### Ejercicios propuestos
1. Responde estas preguntas sobre el borrador de historia de Cuba:
(a) ¿Quién firma el borrador y desde qué ciudad?
(b) ¿Qué frase atribuye el borrador al "Goya de los esperpentos"?
(c) ¿De quiénes era hijo Martí, según el borrador?
2. ¿Puedes cambiar en el borrador de historia de Cuba el pasaje de "Lo sabía por" a "y superchería historiográfica...", poniendo "José Martí" donde dice "Martí"?
3. ¿Qué sigue en el borrador de historia de Cuba? Escribe su continuación a partir de la última oración.

### Texto de lectura
************

Borrador de tesis abicueril sobre historia de Cuba
Por Jorge A. Pomar, Colonia
[Para Ibis. Gracias por la inspiración colegial.]
Justamente el propósito fundacional de este blog abicueril sigue siendo la incitación al debate a rajatabla a partir de textos con enfoques heterodoxos, intuitivos, comprehensivos, intencionalmente provocadores. Porque, más que la concordia y los sucesos aislados, me encantan la polémica y la contextualización asociativa. Huelga aclarar que, aunque me apasiona el género --y creo haber asimilado con provecho a casi todos los clásicos criollos, plus unos cuantos extranjeros de fuste--, no pretendo dármelas de historiador profesional, oficio que cuadra mal con mi temperamento sanguíneo. Entre otras, por al menos tres razones:
(1) La indispensable pero, para Menda y su Alter Ego en particular, harto tediosa labor de buscar e indagar en polvorientos archivos es sólo la primera fase ajena de la ineludible división del trabajo en un campo inabarcable que debería ser del máximo interés público pero no lo fue, no lo es ni jamás lo será. Ni en la Isla de la discordia cordial entre gobierno y oposición, ni en ningún país del mundo habitable. Por suerte o desgracia. Pues, si bien por un lado semejante desconocimiento colectivo del pasado condena a la polis en cuestión a chocar dos o más veces con la misma piedra, por el otro no es menos cierto que, frente a la irresistible tentación de los aún más catastróficos experimentos de ingeniería social, garantiza el factor vital de la espontaneidad y la renovación generacional en los cambiantes, polivalentes avatares humanos.
Lo sabía por agridulce experiencia propia el Goya de los esperpentos: "Los sueños de la razón producen monstruos". Especialmente los de cualquier utopía revolucionaria. Ejemplo de pasarela en el patio de tales monstruosidades goyescas es la alucinante misión histórica continental asignada a las generaciones futuras por el Apóstol en su alegórica carta testamento. De cuyos mandamientos escatológicos se infiere que Martí, hijo de peninsulares leales a la Corona, condena explícitamente a sus hedonistas pero crédulos coterráneos, por un lado, a trucidar españoles en masa y, por el otro, a no ser felices mientras exista el Imperio. Destino manifiesto de sesgo megalomaníaco cuyo correlato sistémico para un país tan enano y bretero había de ser, salvo objeción divina, el comunismo de guerra a título perpetuo. Por fuerza, lógica, arrogancia y superchería historiográfica...

************

### Datos proporcionados
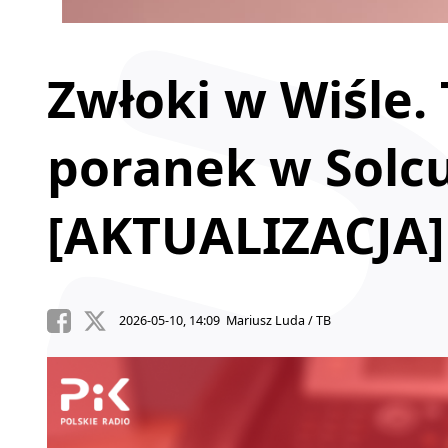
Zwłoki w Wiśle.
poranek w Solc
[AKTUALIZACJA]
2026-05-10, 14:09 Mariusz Luda / TB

************

### Ejercicios resueltos
1.
(a) Jorge A. Pomar, desde Colonia.
(b) "Los sueños de la razón producen monstruos".
(c) De peninsulares leales a la Corona.

2.
Lo sabía por agridulce experiencia propia el Goya de los esperpentos: "Los sueños de la razón producen monstruos". Especialmente los de cualquier utopía revolucionaria. Ejemplo de pasarela en el patio de tales monstruosidades goyescas es la alucinante misión histórica continental asignada a las generaciones futuras por el Apóstol en su alegórica carta testamento. De cuyos mandamientos escatológicos se infiere que José Martí, hijo de peninsulares leales a la Corona, condena explícitamente a sus hedonistas pero crédulos coterráneos, por un lado, a trucidar españoles en masa y, por el otro, a no ser felices mientras exista el Imperio. Destino manifiesto de sesgo megalomaníaco cuyo correlato sistémico para un país tan enano y bretero había de ser, salvo objeción divina, el comunismo de guerra a título perpetuo. Por fuerza, lógica, arrogancia y superchería historiográfica...

3.
Broma macabra con la que, profundamente español en su fuero interno, el Poeta Nacional intenta la cuadratura sanguinaria, fratricida, de un círculo anglófobo iberoamericano que igual podía cuadrarse de manera incruenta siguiendo el trazado apacible del compás autonomista. La gran paradoja es que hoy cuando, a diferencia de los ingentes esfuerzos reformistas hechos contra reloj por un Madrid presa de la angustia geopolítica, es obvio de toda obviedad que la Gerontocracia Biránica no nos está tendiendo nada parecido a un ramo de olivo, el grueso obsecuente de la oposición martiana se desvive por el diálogo con sordo y la paz de los sepulcros a ultranza.
Ahora extrapolemos aquella ordalía a las circunstancias de sus descendientes bajo el Biranato: ¿sería descabellado creer abicuerilmente que todos esos aborrecibles “nagües” migrantes del Guaso enrolados en la Policía Nacional Revolucionaria de las provincias occidentales en el fondo responden ellos también a los mismos móviles instintivos que sus antepasados heroicos, o sea, como única forma de paliar su humillante miseria local y aplazar la cita con la muerte?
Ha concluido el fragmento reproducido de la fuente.